Wherever the word "TANGERANG" occurs in the lines below, copy the whole line.

*** Opening DATA EXCERPTS ***

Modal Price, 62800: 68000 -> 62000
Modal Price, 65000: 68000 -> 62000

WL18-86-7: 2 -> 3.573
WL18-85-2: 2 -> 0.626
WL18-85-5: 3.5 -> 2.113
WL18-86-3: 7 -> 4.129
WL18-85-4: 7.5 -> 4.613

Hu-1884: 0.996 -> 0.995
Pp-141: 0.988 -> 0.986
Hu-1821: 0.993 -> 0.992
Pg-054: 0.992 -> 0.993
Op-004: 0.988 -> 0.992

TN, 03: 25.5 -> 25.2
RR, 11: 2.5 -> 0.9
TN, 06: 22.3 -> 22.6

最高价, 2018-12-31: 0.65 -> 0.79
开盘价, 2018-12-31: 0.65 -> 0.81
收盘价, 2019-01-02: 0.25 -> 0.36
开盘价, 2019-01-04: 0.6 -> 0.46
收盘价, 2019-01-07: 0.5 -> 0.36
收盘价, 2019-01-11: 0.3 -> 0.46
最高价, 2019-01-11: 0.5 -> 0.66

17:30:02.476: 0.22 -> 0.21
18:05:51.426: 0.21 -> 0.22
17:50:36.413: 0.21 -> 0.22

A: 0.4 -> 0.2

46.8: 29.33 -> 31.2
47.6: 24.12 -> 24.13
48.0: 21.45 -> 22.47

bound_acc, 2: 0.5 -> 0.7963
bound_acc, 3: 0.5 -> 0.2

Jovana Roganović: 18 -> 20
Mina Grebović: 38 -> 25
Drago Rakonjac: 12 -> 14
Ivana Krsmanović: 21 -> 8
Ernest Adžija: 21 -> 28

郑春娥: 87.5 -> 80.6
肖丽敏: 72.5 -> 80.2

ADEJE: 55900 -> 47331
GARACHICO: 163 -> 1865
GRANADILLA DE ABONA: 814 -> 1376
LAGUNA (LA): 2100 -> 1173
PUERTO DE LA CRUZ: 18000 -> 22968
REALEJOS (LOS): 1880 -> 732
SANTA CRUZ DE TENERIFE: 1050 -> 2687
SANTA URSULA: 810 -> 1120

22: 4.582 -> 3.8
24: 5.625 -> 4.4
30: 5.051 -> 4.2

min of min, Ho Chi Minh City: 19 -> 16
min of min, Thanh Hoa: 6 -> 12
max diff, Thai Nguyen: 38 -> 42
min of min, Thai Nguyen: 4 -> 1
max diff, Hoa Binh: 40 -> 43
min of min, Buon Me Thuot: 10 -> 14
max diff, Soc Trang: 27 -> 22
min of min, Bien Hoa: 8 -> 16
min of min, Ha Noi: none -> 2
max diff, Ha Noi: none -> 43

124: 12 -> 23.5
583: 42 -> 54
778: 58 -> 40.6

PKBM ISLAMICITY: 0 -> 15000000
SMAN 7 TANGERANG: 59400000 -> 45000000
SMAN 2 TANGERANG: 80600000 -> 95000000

*** Closing DATA EXCERPTS ***

__RESULT OF THIS TASK__
SMAN 7 TANGERANG: 59400000 -> 45000000
SMAN 2 TANGERANG: 80600000 -> 95000000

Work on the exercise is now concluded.